- The Washington Times - Sunday, March 17, 2002

JEDDAH, Saudi Arabia Vice President Richard B. Cheney encountered more resistance yesterday to U.S. action against Iraq, even as he conveyed growing American interest in a Saudi-sponsored Middle East peace initiative.
Mr. Cheney met with Saudi leaders, who have expressed sharp reservations about any U.S. plan to move militarily against Iraqi leader Saddam Hussein.
Saudi Arabia was the sixth nation on Mr. Cheney's 11-nation Middle East tour. Each country he has visited in the region so far has opposed a tougher stand on Iraq.
The Saudi rejection was expected and telegraphed well in advance, but it was significant because of the importance the United States places on Saudi Arabia's role in the region.
It would be difficult for the United States to mount a successful military campaign against Iraq without the support, or at least acquiescence, of Saudi Arabia, many analysts suggest.
Saudi Crown Prince Abdullah met Mr. Cheney at the airport, walking out on a long red carpet to greet him.

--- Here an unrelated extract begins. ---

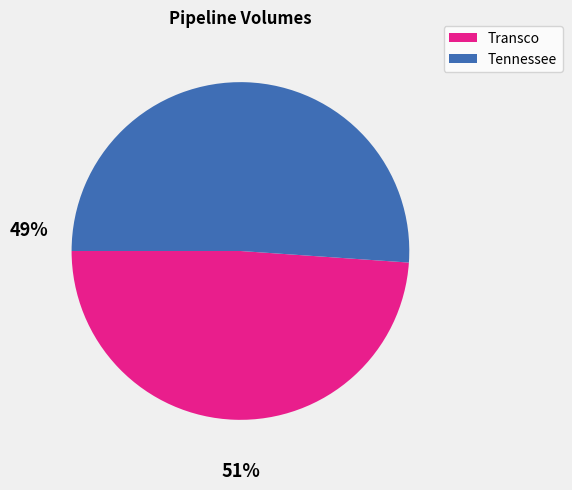

Between Tennessee and Transco, which is larger?

Tennessee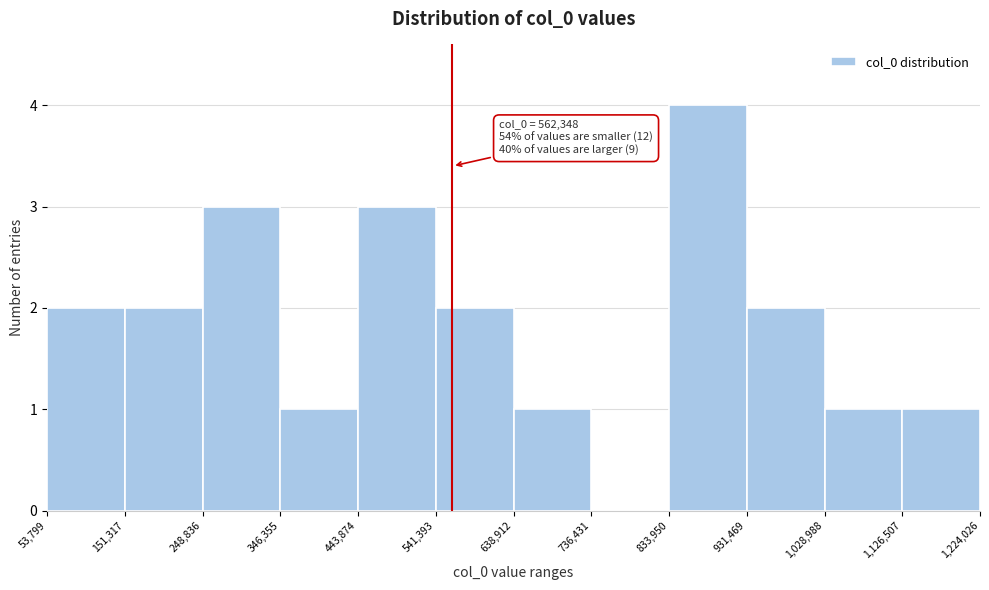

Over which range of the x-axis is the bar tallest?

833,950 to 931,469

The two stood at attention as a Saudi band played the national anthems of both countries.
Mr. Cheney then had an audience with the ailing King Fahd and then met again with Prince Abdullah, including a dinner session. Prince Abdullah has been the de facto leader of the country since King Fahd, his half brother, had a stroke in 1995.
Prince Abdullah's peace initiative offering Israel full diplomatic recognition in exchange for a withdrawal from lands it seized in the 1967 Arab-Israeli war has been gaining support fast in the Arab world.
Mr. Cheney's message to Prince Abdullah was that the United States supported his efforts, though at this point the plan does not have a lot of details, U.S. officials said.
In one Arab nation after another, Mr. Cheney has found leaders primarily focused on resolving the corrosive Israeli-Palestinian crisis, no matter how much he tries to change the subject to a tougher stand on Baghdad.
Every Middle Eastern country he has visited so far has rejected proposals to confront Iraq Jordan, Egypt, Yemen, Oman and now the United Arab Emirates and Saudi Arabia.
Just before Mr. Cheney's visit, Prince Abdullah warned that the United States cannot overthrow the Iraqi leader and that any strike against Iraq would just increase anti-U.S. feeling in the region.
Prince Abdullah, in interviews with both CNN and ABC, said it was important for Iraq to remain unified.
In a separate interview with ABC's Barbara Walters, Saudi Foreign Minister Saud al-Faisal said that, should the United States decide to attack Iraq, it could not use Saudi bases for its strikes.
Saudi Arabia's offer of bases to U.S. soldiers and warplanes was a major factor in the 1991 Persian Gulf war. More recently, Saudi Arabia publicly denied the United States use of its bases to launch direct attacks against Afghanistan, and Prince Abdullah criticized the U.S. bombing there.